I have long believed that it should be compulsory for organisations to publish certain key human capital metrics in their annual reports in just the same way as they have to report financial information. I see so many organisations wasting the potential to be far greater than they are - in terms of excellence of product, growth and sustainability - because any serious expenditure on the development of leadership and people management capability is seen as a cost rather than an essential investment that will reap huge benefits over time.

This bottom line thinking leads to fundamentally unhealthy and unsustainable organisations, the kind of organisation that one day becomes easy prey for takeover by bigger players. If companies are forced to measure and publicise a number of essential metrics such as their employee engagement index, it won't be long before shareholders and other stakeholders start seeing the links between that information and long-term productivity, profitability and growth. Organisations will then be shamed into investing properly to bring those metrics up to scratch.

This would deliver great benefits across all sectors.
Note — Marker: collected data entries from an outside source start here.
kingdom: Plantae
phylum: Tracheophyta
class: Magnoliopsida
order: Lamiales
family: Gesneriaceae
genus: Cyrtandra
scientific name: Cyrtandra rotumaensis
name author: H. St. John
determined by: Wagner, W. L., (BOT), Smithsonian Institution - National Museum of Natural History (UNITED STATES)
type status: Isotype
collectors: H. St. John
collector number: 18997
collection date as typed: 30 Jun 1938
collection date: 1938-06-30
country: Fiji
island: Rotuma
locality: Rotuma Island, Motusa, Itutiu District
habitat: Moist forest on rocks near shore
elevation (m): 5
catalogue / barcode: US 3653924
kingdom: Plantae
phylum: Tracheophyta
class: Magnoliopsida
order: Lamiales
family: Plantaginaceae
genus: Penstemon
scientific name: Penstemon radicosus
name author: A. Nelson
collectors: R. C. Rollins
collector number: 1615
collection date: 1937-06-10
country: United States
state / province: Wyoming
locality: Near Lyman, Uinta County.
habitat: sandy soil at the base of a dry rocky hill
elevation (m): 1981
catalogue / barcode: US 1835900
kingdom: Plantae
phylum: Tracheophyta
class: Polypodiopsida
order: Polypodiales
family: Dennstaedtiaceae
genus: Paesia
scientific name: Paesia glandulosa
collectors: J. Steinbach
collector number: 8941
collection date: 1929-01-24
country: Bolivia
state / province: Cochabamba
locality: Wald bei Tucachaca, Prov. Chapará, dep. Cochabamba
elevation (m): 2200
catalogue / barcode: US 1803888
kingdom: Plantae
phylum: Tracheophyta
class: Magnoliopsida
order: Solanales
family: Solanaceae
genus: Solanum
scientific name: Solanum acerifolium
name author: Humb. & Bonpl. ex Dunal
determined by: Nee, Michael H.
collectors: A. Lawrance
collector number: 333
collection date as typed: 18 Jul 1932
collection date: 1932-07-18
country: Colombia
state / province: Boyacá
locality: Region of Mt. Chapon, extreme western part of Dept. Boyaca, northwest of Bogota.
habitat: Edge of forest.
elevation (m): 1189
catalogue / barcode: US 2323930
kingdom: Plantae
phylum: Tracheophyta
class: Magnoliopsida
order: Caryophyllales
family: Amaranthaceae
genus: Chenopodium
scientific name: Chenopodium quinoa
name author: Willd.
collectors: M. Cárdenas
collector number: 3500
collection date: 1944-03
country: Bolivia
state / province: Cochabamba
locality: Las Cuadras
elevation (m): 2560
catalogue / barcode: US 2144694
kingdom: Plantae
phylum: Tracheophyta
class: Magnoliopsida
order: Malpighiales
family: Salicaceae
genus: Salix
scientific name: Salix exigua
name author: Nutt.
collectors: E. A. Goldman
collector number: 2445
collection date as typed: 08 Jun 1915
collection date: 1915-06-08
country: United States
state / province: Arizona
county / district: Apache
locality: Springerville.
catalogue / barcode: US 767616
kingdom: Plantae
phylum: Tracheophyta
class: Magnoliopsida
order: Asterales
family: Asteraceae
For example, enforced publication of annual sickness rates would soon begin to show a story in relation to those hospital trusts that are haemorrhaging money and delivering poor patient outcomes and those that are excellent. This should then lead to earlier intervention to assess the true root of problems, and more sophisticated solutions to prevent waste of money and unnecessary patient deaths.

As far as the not-for-profit sector is concerned, I for one would not give money to any charity that has a sickness rate above a certain level, and as a potential donor I feel I have a right to this information being publicly available.

Naysayers against this initiative point to the fact that the US project to create standards and common metrics has received a lukewarm response due to worries about metrics putting an increased and unnecessary bureaucratic burden on companies. This is exactly the kind of short-term thinking that leads companies to under-invest in anything to do with getting the best out of people. Nobody says it is an unnecessary bureaucratic burden to account to the nearest penny for profit, loss, cashflow and assets, so why should it be so in terms of measuring the health of organisations in terms of their human capital?

The trouble with initiatives such as this is that typically among those selected for involvement there are a number of loud voices who make it all much more complicated than it needs to be. This is almost certainly what has scuppered previous attempts to take human capital reporting forward.

My advice to the CIPD is that this initiative must not be left to a group of professional bodies, academics and consultants alone to come up with the recommendations. Fully involve, at every stage of the project, senior HR practitioners from the private, public and not-for-profit sectors and some enlightened CEOs too. That way we'll get something common sense, practical and meaningful that can be publicised in easy to understand terms and implemented without a lot of fuss and problem-stating.